A advogada criminalista Maira Pinheiro, integrante da Rede Feminista de Juristas (deFEMde), aponta que é preciso analisar se a ação era necessária. “Tem que ver se a ação cessaria o suposto crime que estava em curso e se, em relação ao crime que estava em curso, invadir o domicílio e matar alguém é proporcional”, explica.
Para Maira, houve uma invasão de domicílio e o homicídio realizado pelos policiais foi qualificado, pois Renato não teve chances de se defender. A criminalista aponta que a Polícia Militar extrapolou as suas competências.
“Quando uma delegacia recebe uma denúncia anônima, isso tem que ser formalizado por meio de uma ordem de serviço e, a partir dela, os policias têm que verificar o teor da denúncia. Não é adequado você dar início a uma operação por parte da Polícia Militar sem ordem judicial com base em uma denúncia anônima”, critica Pinheiro.
Renato estava desempregado e fazia bicos para sobreviver. Ele e o irmão moravam na casa, que estava sem água e sem luz. A família afirma que não houve confronto e que os policiais não tinham um mandado de busca para entrar na residência. “Ele já foi preso no passado, mas pagou pelo que fez”, disse uma pessoa da família.
A cozinha da casa estava cheia de sangue em uma poça d’água. Na parede, havia uma única marca de tiro, perto da porta. Tudo no local estava revirado. Uma das correntes que trancava o portão desapareceu depois da ação da Rota. Nenhuma cápsula ou projétil foi encontrado pelos familiares quando entraram na casa.
A irmã de Renato, que falou sob a condição de anonimato, desabafou em conversa com a Ponte. “Eu não vou enterrar ele como traficante, não vou. Ele era usuário, mas não era bandido. Aquelas drogas não estavam lá dentro mais cedo. Meu irmão vivia como um morador de rua, sem dinheiro algum para sobreviver. Ele engraxava sapato em troca de comida”, revelou.
A família discorda da versão da polícia. “Os policiais falaram que receberam uma denúncia e vieram aqui, mas eles já vieram para matar. A gente sabe, quando a Rota vem é para matar.
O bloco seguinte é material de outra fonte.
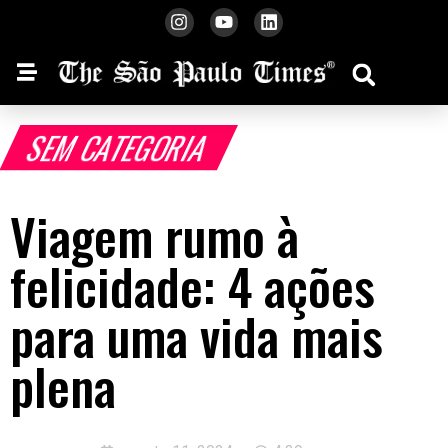
SEM CATEGORIA
Viagem rumo à
felicidade: 4 ações
para uma vida mais
plena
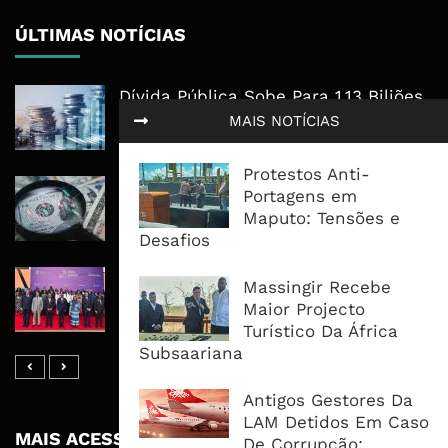
ÚLTIMAS NOTÍCIAS
Dívida Pública Sobe Para 1,13 Biliões
De Meticais E Pressão Desloca-Se
MAIS NOTÍCIAS
Para O Mercado Interno
Protestos Anti-
Dólar Mantém-Se Perto Do Mínimo
Portagens em
De Seis Semanas À Espera Dos
Maputo: Tensões e
Dados Do Emprego
Desafios
Moçambique Apresenta Potencial
Massingir Recebe
Energético À Africa50 Para Atrair
Maior Projecto
Novos Investimentos
Turístico Da África
Subsaariana
Antigos Gestores Da
LAM Detidos Em Caso
MAIS ACESSADOS
De Corrupção;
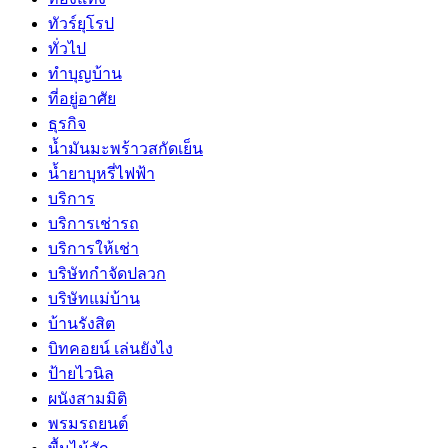
ทัวร์ยุโรป
ทั่วไป
ทำบุญบ้าน
ที่อยู่อาศัย
ธุรกิจ
น้ำมันมะพร้าวสกัดเย็น
น้ำยาบุหรี่ไฟฟ้า
บริการ
บริการเช่ารถ
บริการให้เช่า
บริษัทกำจัดปลวก
บริษัทแม่บ้าน
บ้านรังสิต
บิทคอยน์ เล่นยังไง
ป้ายไวนิล
ผนังสามมิติ
พรมรถยนต์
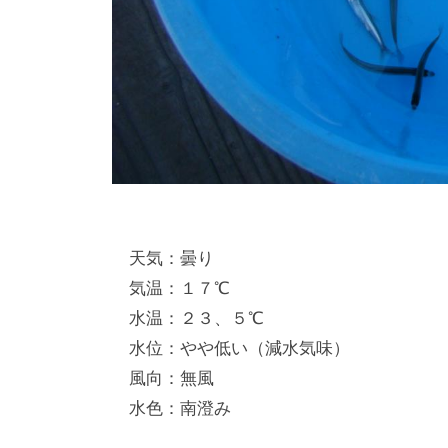
天気：曇り
気温：１７℃
水温：２３、５℃
水位：やや低い（減水気味）
風向：無風
水色：南澄み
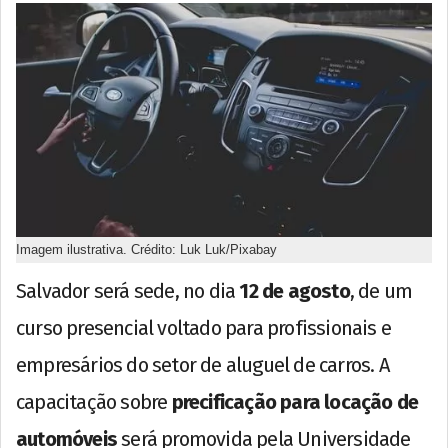
Imagem ilustrativa. Crédito: Luk Luk/Pixabay
Salvador será sede, no dia
12 de agosto
, de um
curso presencial voltado para profissionais e
empresários do setor de aluguel de carros. A
capacitação sobre
precificação para locação de
automóveis
será promovida pela Universidade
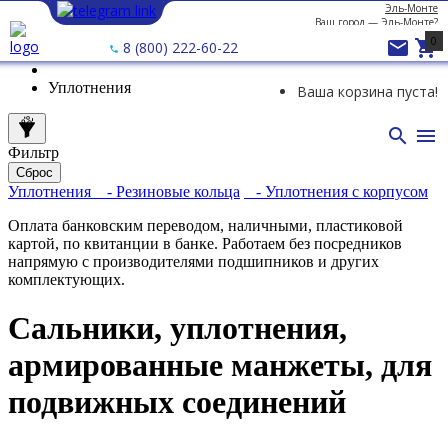
Эль-Монте
Ваш город —
Эль-Монте
?
0


8 (800) 222-60-22
Уплотнения
Ваша корзина пуста!


Фильтр
Сброс
Уплотнения
- Резиновые кольца
- Уплотнения с корпусом
Оплата банковским переводом, наличными, пластиковой
картой, по квитанции в банке. Работаем без посредников
напрямую с производителями подшипников и других
комплектующих.
Сальники, уплотнения,
армированные манжеты, для
подвижных соединений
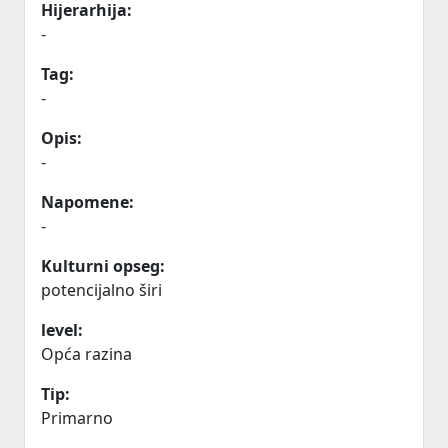
Hijerarhija:
-
Tag:
-
Opis:
-
Napomene:
-
Kulturni opseg:
potencijalno širi
level:
Opća razina
Tip:
Primarno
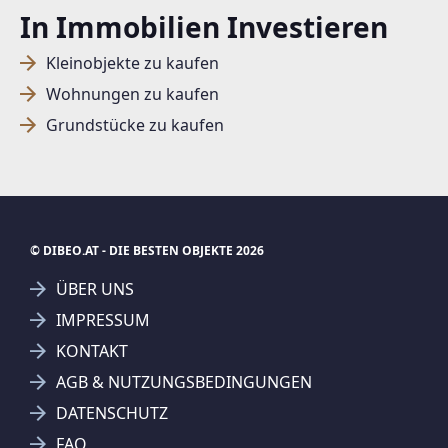
In Immobilien Investieren
Kleinobjekte zu kaufen
Wohnungen zu kaufen
Grundstücke zu kaufen
© DIBEO.AT - DIE BESTEN OBJEKTE 2026
ÜBER UNS
IMPRESSUM
KONTAKT
SUCHAGENT ANLEGEN FÜR DIE
AGB & NUTZUNGSBEDINGUNGEN
AKTUELLEN SUCHKRITERIEN
DATENSCHUTZ
Hubner Immobilien GmbH
FAQ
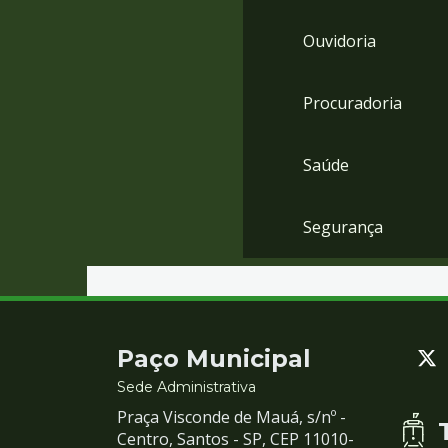
Ouvidoria
Procuradoria
Saúde
Segurança
Contato
Paço Municipal
e
Sede Administrativa
Praça Visconde de Mauá, s/nº -
Redes
Centro, Santos - SP, CEP 11010-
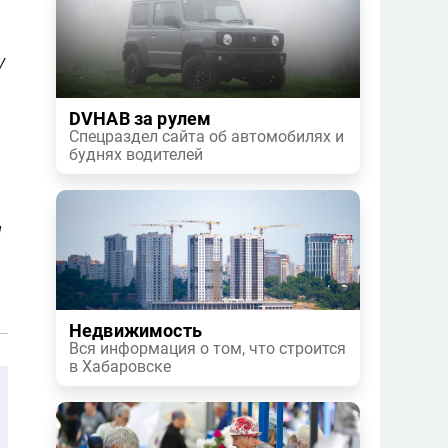
у
DVHAB за рулем
Спецраздел сайта об автомобилях и
буднях водителей
и
Недвижимость
Вся информация о том, что строится
в Хабаровске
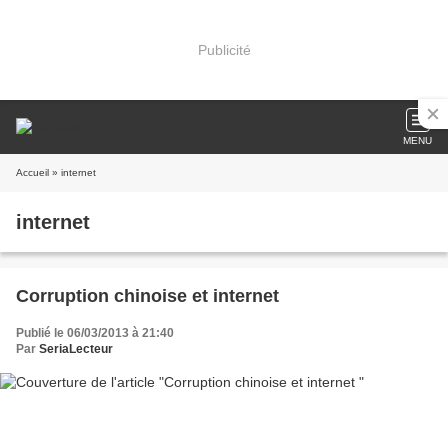
Publicité
MENU
Accueil
» internet
internet
Corruption chinoise et internet
Publié le 06/03/2013 à 21:40
Par
SeriaLecteur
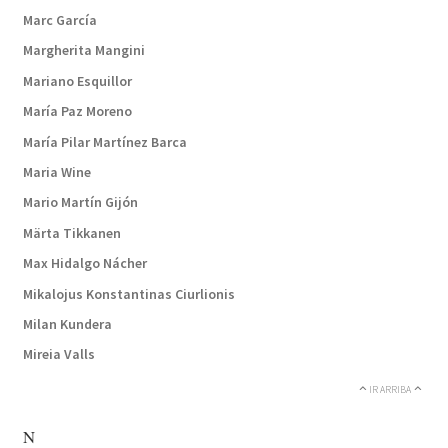
Marc García
Margherita Mangini
Mariano Esquillor
María Paz Moreno
María Pilar Martínez Barca
Maria Wine
Mario Martín Gijón
Märta Tikkanen
Max Hidalgo Nácher
Mikalojus Konstantinas Ciurlionis
Milan Kundera
Mireia Valls
IR ARRIBA
N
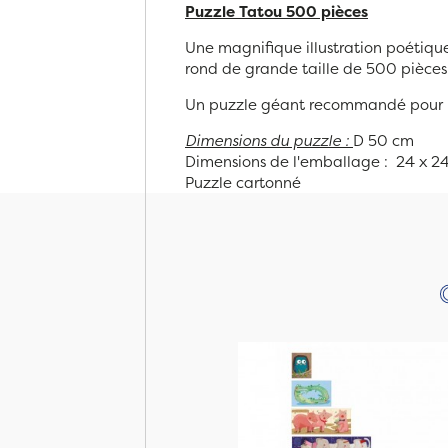
Puzzle Tatou 500 pièces
Une magnifique illustration poétique 
rond de grande taille de 500 pièce
Un puzzle géant recommandé pour l
Dimensions du puzzle :
D 50 cm
Dimensions de l'emballage :
24 x 2
Puzzle cartonné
Não teve troca de tiro, tudo ali foi mexido, tá cheio de água e sangue no chão”.
A vizinhança estava revoltada com o que aconteceu, mas ao mesmo tempo com medo. Tanto é que moradores da vizinhança toparam contar o que viram com a condição de não serem identificados. Eles afirmam que a PM teria levado uma câmera de segurança.
Um deles disse que a polícia não deixou ninguém ficar na rua até o resgate chegar. “Não teve troca de tiros nada. Ele não era traficante, a gente fala pra quem quiser, isso foi uma execução”, gritava um vizinho.
O caso será investigado pelo Departamento de Homicídios e de Proteção à Pessoa.
Outro lado
A Ponte esteve no DHPP e apurou que o caso ainda estava sendo registrado como resistência seguida de morte. Segundo informações da Polícia Civil, houve confronto e apreensão de drogas e armas no local.
A reportagem procurou a Secretaria de Segurança Pública, do governo João Doria (PSDB), através da assessoria privada do órgão, a InPress, mas até o momento de publicação não obteve retorno.